### Instructions
a - Reproduce the part of the Pig reducer post starting with "But the reducer" and going on through "installing ambari 1.4.3.".
b - Decide whether each statement agrees with the Pig reducer post, answering yes or no and quoting the deciding words: (i) The poster tried the job with apache hadoop 2.2.0 and pig 0.12.0 (h2). (ii) The Pig job fails. (iii) The method returns -1 when totalInputFileSize is -1.
c - Condense the paragraph of the Pig reducer post that begins "My Pig job always make one reduce job" into a short list that keeps its main facts.

### Excerpt to read
════════════════

Hello.
My Pig job always make one reduce job in version 0.12.0-h2, ... because
InputSizeReducerEstimator class return input file size always -1.
I'm not sure the reason, but actually, PlanHelper.getPhysicalOperators
method always return 0 size list.
public int estimateNumberOfReducers(Job job, MapReduceOper mapReduceOper)
> throws IOException {
> Configuration conf = job.getConfiguration();
> long bytesPerReducer = conf.getLong(BYTES_PER_REDUCER_PARAM,
> DEFAULT_BYTES_PER_REDUCER);
> int maxReducers = conf.getInt(MAX_REDUCER_COUNT_PARAM,
> DEFAULT_MAX_REDUCER_COUNT_PARAM);
> List<POLoad> poLoads =
> PlanHelper.getPhysicalOperators(mapReduceOper.mapPlan, POLoad.class);
> long totalInputFileSize = getTotalInputFileSize(conf, poLoads,
> job);
> log.info("BytesPerReducer=" + bytesPerReducer + " maxReducers="
> + maxReducers + " totalInputFileSize=" + totalInputFileSize);
> // if totalInputFileSize == -1, we couldn't get the input size so
> we can't estimate.
> if (totalInputFileSize == -1) { return -1; }
> int reducers = (int)Math.ceil((double)totalInputFileSize /
> bytesPerReducer);
> reducers = Math.max(1, reducers);
> reducers = Math.min(maxReducers, reducers);
> return reducers;
> }
and the pig job ends successful.
But the reducer planed one one task, it takes very long time.
I tried it in apache hadoop 2.2.0 and pig 0.12.0 (h2) version.
And also another version by installing ambari 1.4.3.
The result always same.
What was wrong ???

════════════════

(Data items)
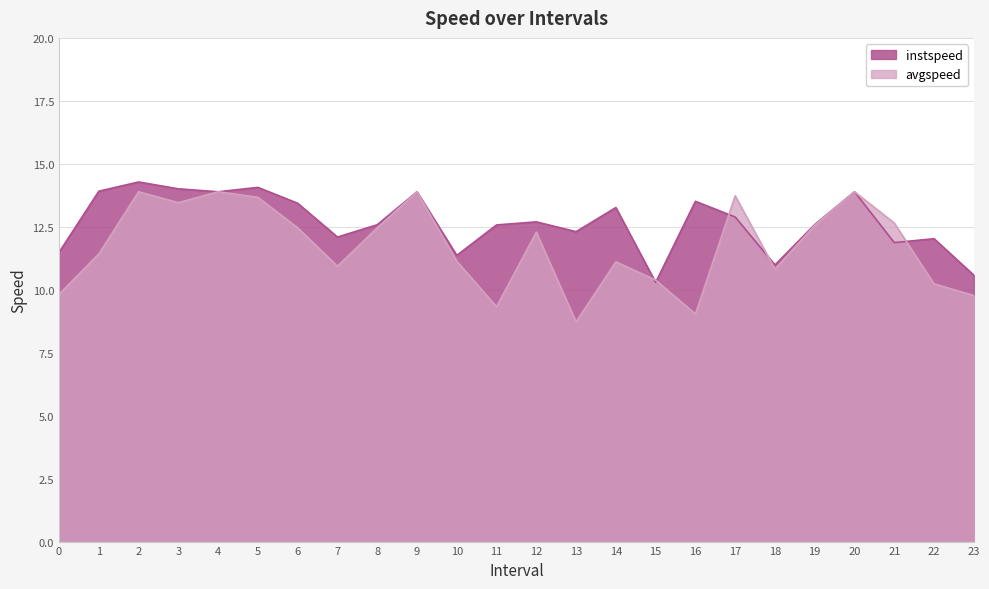

Reading left to right, what are all the values shown in this chart?

instspeed: 11.5	13.9	14.3	14.0	13.9	14.1	13.4	12.1	12.6	13.9	11.4	12.6	12.7	12.3	13.3	10.3	13.5	12.9	11.0	12.6	13.9	11.9	12.0	10.6
avgspeed: 9.8	11.4	13.9	13.5	13.9	13.7	12.5	10.9	12.5	13.9	11.1	9.3	12.3	8.7	11.1	10.4	9.0	13.7	10.8	12.6	13.9	12.6	10.2	9.8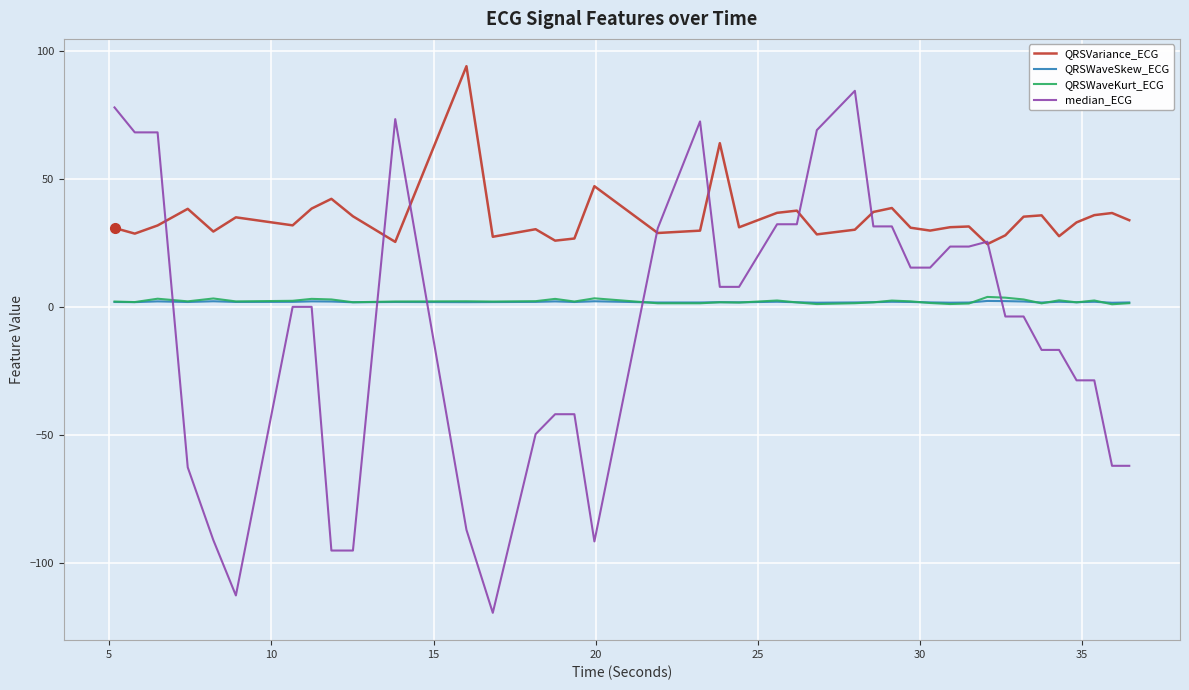

What is the minimum value shown in the chart?

-119.5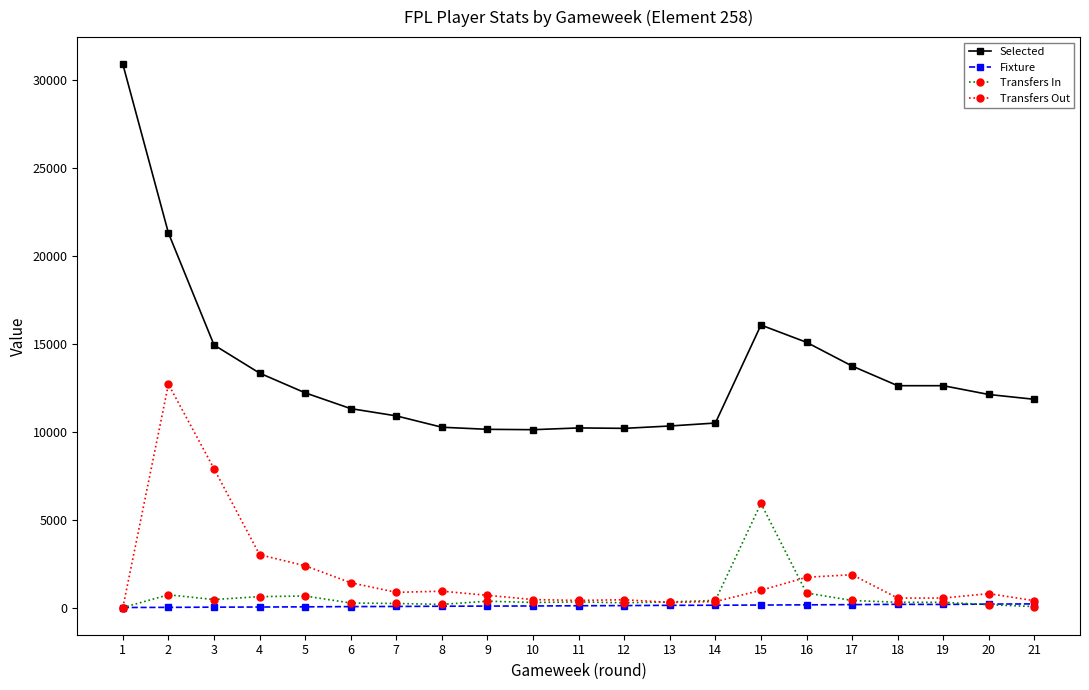

What is the greatest value displayed?

30923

════════════════

### Answers by item
a -
But the reducer planed one one task, it takes very long time.
I tried it in apache hadoop 2.2.0 and pig 0.12.0 (h2) version.
And also another version by installing ambari 1.4.3.

b -
(i) Yes: "I tried it in apache hadoop 2.2.0 and pig 0.12.0 (h2) version."
(ii) No: "and the pig job ends successful."
(iii) Yes: "if (totalInputFileSize == -1) { return -1; }"

c -
- In version 0.12.0-h2, the Pig job always makes one reduce job.
- The cause is that the InputSizeReducerEstimator class always returns -1 as the input file size.
- The poster is unsure of the reason.
- The PlanHelper.getPhysicalOperators method always returns a list of size 0.